Provided text »

Content starts

Homosexuality a risk factor in eating disorders
Homosexuality may be a risk factor for eating disorders among men, according to a recent study published in the International Journal of Eating Disorders.
Even controlling for issues of psychological distress, homosexual men in the study were more likely than heterosexual men to exhibit signs of disordered eating.
Study co-authors Pamela Keel and Christopher J. Russell, of Harvard's Department of Psychology, recruited 122 men to complete 30-minute standardized tests examining their sexual orientation and eating habits.
"Sexual orientation accounted for a significant portion of variance in depression, self-esteem, comfort with sexual orientation, bulimic symptoms, anorexic symptoms, and body dissatisfaction," the April study stated.
Although eating disorders -- such as anorexia nervosa, bulimia and bingeing -- are primarily known to affect women, 10 to 15 percent of eating disorders occur in males.
"As we seek whom to target for prevention, we shouldn't automatically exclude men," Keel said.
Studies have shown that, whether male or female, those with eating disorders exhibit similar dissatisfaction with current body shape and weight control methods.
Despite these findings, researchers remain puzzled over prevention methods for eating disorders.
"We don't really know how to prevent eating disorders in anybody," making it difficult to discern what specific aspects of homosexuality contribute to a greater risk of disordered eating among males, Keel said.
While studies have shown that eating pathology is associated with increased femininity among females, the current study did not report higher levels of femininity among homosexual men, thus ruling out the speculation of gender role identification as an explanation.
"The ideals of beauty for homosexual men are different than for heterosexual men," Keel said.

Content ends

Information provided »
Content starts

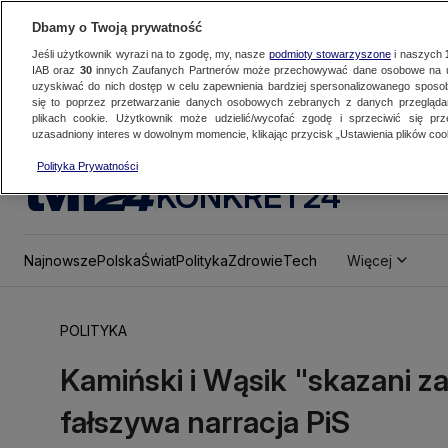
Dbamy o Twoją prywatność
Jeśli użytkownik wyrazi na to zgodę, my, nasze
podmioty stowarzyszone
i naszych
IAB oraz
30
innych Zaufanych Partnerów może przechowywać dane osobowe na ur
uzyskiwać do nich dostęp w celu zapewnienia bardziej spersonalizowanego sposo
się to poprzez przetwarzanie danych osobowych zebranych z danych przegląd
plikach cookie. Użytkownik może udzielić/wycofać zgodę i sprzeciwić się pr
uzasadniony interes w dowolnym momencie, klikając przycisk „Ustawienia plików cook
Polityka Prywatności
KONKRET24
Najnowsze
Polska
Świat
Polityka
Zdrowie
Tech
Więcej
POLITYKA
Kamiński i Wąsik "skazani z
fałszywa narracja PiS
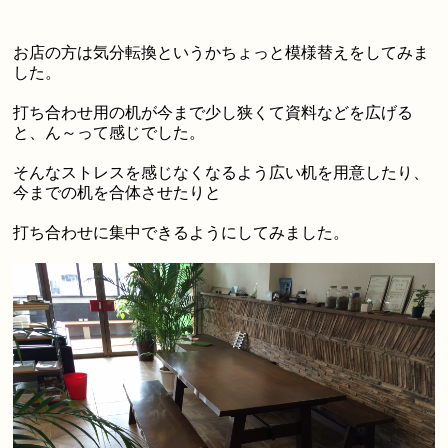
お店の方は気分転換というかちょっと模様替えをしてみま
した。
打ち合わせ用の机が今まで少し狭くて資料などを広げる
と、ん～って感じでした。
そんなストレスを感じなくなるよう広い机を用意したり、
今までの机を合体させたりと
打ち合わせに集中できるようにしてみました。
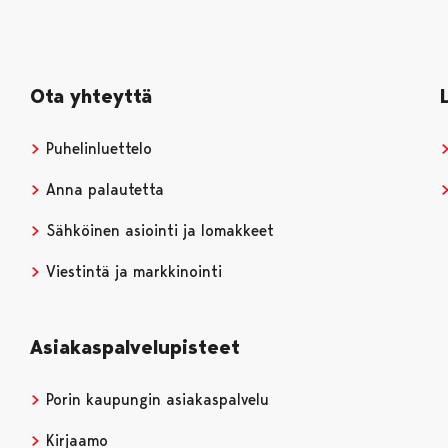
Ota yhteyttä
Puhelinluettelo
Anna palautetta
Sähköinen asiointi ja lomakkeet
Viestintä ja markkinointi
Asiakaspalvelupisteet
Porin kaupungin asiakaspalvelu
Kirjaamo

Content ends
Content starts

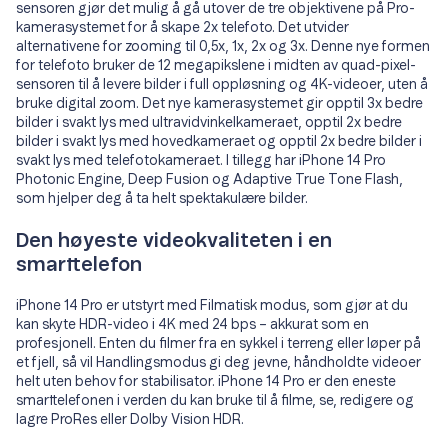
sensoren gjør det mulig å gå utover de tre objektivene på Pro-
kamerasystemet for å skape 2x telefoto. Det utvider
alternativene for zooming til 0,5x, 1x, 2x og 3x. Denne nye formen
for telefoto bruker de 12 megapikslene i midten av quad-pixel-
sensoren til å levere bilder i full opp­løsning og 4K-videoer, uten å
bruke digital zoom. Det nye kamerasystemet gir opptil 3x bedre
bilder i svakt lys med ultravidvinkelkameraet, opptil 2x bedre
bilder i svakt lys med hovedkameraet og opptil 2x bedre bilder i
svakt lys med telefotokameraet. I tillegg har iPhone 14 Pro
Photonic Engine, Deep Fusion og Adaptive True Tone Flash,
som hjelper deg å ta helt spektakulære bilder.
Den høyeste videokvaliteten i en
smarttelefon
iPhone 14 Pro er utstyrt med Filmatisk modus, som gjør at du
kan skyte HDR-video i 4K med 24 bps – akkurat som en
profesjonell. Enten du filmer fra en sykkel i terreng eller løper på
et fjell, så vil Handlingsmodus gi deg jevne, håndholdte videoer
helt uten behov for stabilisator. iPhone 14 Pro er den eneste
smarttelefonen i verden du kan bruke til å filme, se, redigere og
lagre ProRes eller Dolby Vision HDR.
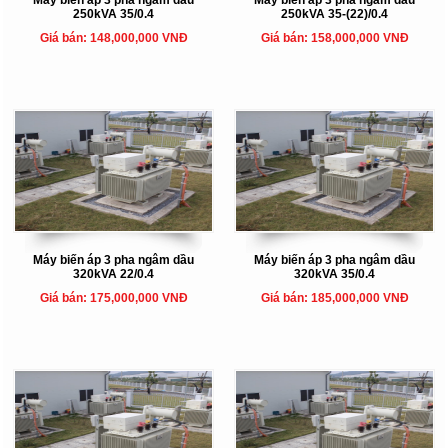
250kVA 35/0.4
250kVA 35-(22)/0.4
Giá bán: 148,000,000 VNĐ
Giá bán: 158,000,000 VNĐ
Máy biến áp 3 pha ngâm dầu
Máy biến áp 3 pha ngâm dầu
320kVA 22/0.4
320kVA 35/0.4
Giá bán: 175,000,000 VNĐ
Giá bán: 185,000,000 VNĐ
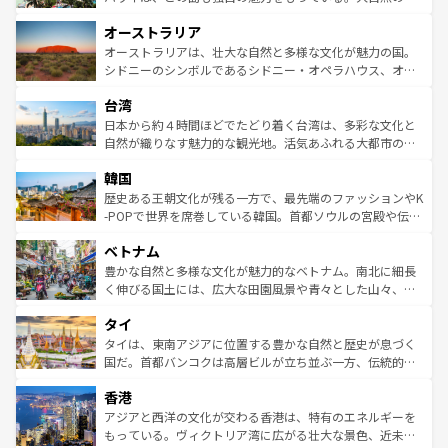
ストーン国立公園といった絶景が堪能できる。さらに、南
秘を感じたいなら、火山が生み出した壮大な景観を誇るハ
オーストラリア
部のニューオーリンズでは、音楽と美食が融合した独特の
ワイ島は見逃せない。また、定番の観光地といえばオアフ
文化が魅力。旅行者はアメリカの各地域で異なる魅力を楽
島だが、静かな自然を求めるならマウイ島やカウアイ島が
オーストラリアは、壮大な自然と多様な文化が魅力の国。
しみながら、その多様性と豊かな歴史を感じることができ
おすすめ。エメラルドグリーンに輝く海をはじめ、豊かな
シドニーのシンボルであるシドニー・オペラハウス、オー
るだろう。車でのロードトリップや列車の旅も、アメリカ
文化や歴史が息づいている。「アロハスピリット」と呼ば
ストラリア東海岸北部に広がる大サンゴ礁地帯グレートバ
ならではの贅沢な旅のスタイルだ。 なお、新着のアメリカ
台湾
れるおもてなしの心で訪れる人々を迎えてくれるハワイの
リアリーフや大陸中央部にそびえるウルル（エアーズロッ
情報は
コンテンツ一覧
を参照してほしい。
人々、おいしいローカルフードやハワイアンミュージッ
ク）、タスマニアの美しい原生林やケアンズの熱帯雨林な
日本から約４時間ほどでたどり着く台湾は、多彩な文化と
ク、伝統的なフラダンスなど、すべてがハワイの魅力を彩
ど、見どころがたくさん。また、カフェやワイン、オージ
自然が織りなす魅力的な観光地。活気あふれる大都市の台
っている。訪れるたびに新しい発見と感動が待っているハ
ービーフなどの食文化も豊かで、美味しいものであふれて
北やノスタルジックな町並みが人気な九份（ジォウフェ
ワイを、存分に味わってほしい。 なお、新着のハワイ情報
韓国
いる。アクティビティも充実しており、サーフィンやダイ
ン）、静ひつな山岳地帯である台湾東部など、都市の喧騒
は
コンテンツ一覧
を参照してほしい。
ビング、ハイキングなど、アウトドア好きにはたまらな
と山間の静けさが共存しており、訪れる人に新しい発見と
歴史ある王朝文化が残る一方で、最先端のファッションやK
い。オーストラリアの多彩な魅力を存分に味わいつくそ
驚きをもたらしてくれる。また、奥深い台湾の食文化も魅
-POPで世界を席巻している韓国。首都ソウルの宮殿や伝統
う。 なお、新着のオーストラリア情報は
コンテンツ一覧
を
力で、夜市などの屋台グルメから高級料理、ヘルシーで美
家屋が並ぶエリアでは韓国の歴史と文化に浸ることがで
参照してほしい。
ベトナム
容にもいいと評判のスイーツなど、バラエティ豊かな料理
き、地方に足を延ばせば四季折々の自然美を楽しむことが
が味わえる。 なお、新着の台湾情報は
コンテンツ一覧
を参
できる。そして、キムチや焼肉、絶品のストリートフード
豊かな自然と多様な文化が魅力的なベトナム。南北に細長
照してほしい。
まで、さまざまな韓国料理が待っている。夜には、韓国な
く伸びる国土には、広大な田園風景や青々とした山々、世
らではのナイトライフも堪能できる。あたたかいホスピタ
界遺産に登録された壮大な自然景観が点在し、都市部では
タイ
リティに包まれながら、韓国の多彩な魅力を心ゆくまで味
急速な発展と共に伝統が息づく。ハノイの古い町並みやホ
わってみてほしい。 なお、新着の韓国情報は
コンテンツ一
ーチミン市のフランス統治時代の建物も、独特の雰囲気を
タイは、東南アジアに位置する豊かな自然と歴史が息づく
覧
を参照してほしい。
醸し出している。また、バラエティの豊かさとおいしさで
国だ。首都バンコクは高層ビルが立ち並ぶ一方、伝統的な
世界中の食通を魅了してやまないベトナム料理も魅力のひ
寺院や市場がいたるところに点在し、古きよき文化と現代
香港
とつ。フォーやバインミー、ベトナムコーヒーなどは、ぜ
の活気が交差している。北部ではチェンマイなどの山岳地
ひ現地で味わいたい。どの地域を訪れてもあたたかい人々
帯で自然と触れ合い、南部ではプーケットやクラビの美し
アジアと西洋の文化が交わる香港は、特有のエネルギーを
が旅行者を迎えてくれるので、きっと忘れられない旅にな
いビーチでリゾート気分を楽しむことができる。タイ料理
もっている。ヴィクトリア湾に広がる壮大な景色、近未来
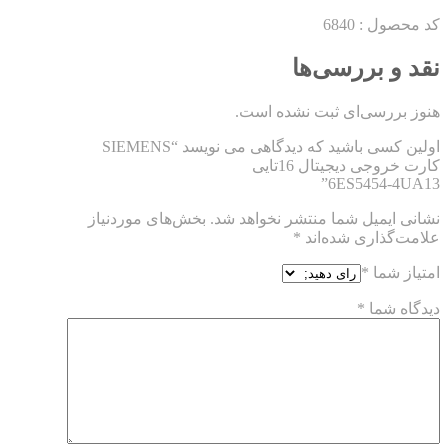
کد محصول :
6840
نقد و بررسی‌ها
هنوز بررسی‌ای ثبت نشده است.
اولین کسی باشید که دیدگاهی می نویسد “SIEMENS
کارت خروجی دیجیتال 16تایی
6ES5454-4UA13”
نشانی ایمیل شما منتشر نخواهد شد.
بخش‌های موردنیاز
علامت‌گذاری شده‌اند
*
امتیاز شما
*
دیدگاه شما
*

Content ends

Tasks to perform »
(A) Copy the passage of the eating disorders article starting with "Homosexuality a risk" and going on through "of Eating Disorders.".
(B) Resume the eating disorders article after its final sentence and keep writing it.
The material comes from a different source than the eating disorders article.

Results by task »
(A)
Homosexuality a risk factor in eating disorders
Homosexuality may be a risk factor for eating disorders among men, according to a recent study published in the International Journal of Eating Disorders.

(B)
An IJED study published in 1996, co-authored by E.S. Epel, found that homosexual men placed a good deal of emphasis on body shape and weight in personal ads. According to Keel, like women, gay men are under pressure to be physically fit and thin.
College nutritionist Marcia Herrin said she recognizes that characteristics of the gay community may contribute to increased risk for disordered eating.
Herrin, however, said the study's emphasis excludes heterosexual men who might have eating disorders.
"At Dartmouth, I've worked with straight men and gay men with eating disorders," Herrin said. "If we start categorizing disordered eating as a 'gay disease,' it might make it harder for heterosexual men to confront it."
"Whoever you are, whether you fit a stereotype or not, you should seek help," Herrin said. She added that as long as students keep their eating habits separate from psychological and physical issues, then they are less at risk of developing an eating disorder.
Keel and Harvard graduate student Fiona Moore are currently finishing a study on sexual orientation and eating pathology in women.
"Homosexual women might have a slight protective edge" over heterosexual women against eating disorders, yet in general, lesbians face the same disordered eating habits as straight women do, Keel said.